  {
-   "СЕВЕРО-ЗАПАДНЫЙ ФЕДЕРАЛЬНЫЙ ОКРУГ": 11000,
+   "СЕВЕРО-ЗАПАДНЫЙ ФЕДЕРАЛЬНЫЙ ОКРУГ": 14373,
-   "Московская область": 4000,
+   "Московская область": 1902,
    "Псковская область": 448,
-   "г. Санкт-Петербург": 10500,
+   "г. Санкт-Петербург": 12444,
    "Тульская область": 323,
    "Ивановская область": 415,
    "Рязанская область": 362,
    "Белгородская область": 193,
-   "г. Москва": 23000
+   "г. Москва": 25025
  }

-.-.-

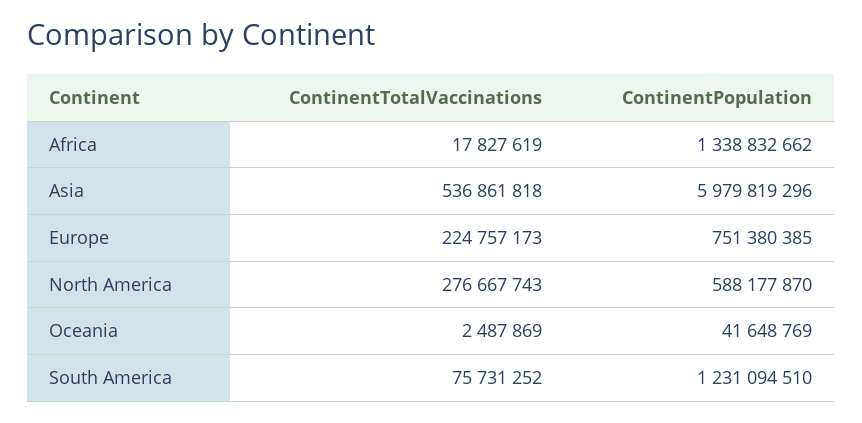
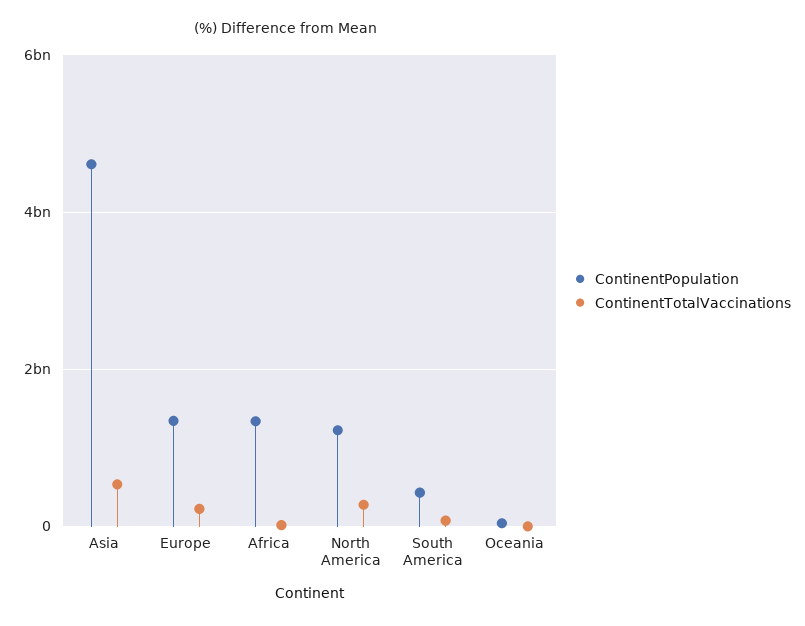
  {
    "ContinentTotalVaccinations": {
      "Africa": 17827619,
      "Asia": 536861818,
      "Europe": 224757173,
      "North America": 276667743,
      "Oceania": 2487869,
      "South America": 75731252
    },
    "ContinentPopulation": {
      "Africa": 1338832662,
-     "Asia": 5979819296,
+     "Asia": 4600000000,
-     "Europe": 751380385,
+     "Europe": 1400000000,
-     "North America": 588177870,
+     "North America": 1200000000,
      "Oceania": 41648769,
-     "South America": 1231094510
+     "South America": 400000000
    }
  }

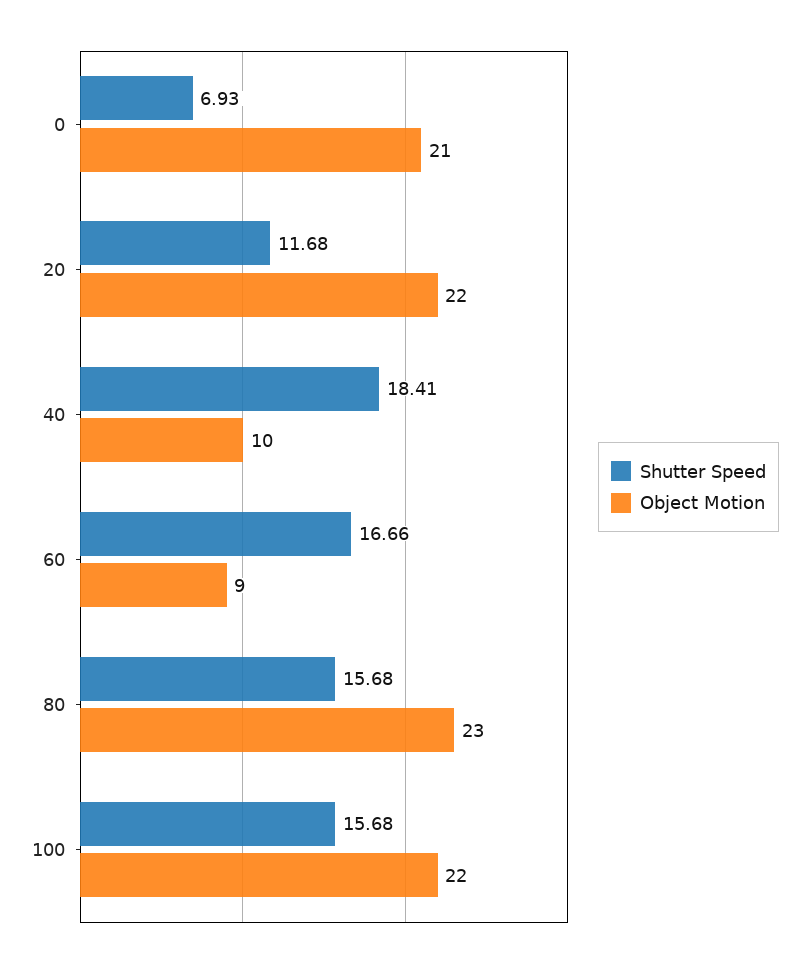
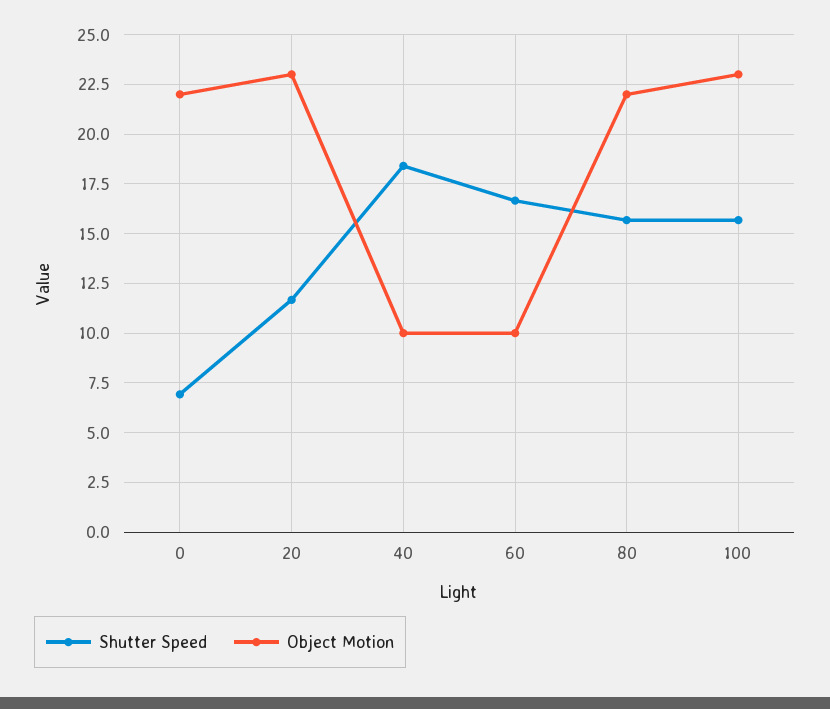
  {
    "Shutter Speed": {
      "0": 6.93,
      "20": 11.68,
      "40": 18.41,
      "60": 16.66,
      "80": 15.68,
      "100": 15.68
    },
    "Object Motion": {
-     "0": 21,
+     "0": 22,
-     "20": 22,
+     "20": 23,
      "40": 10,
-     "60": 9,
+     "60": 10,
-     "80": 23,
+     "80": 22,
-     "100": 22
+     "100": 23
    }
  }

-.-.-

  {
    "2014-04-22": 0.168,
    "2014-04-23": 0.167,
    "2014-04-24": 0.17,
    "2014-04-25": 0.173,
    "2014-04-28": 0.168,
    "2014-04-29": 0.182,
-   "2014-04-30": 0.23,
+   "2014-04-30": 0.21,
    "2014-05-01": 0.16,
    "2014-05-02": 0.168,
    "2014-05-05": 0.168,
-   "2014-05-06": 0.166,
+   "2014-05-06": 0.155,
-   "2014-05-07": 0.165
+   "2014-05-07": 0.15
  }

-.-.-

* **Exercise details**:
Give only the number of lines in the material above that include the word "Петербург".

* **Response**:
2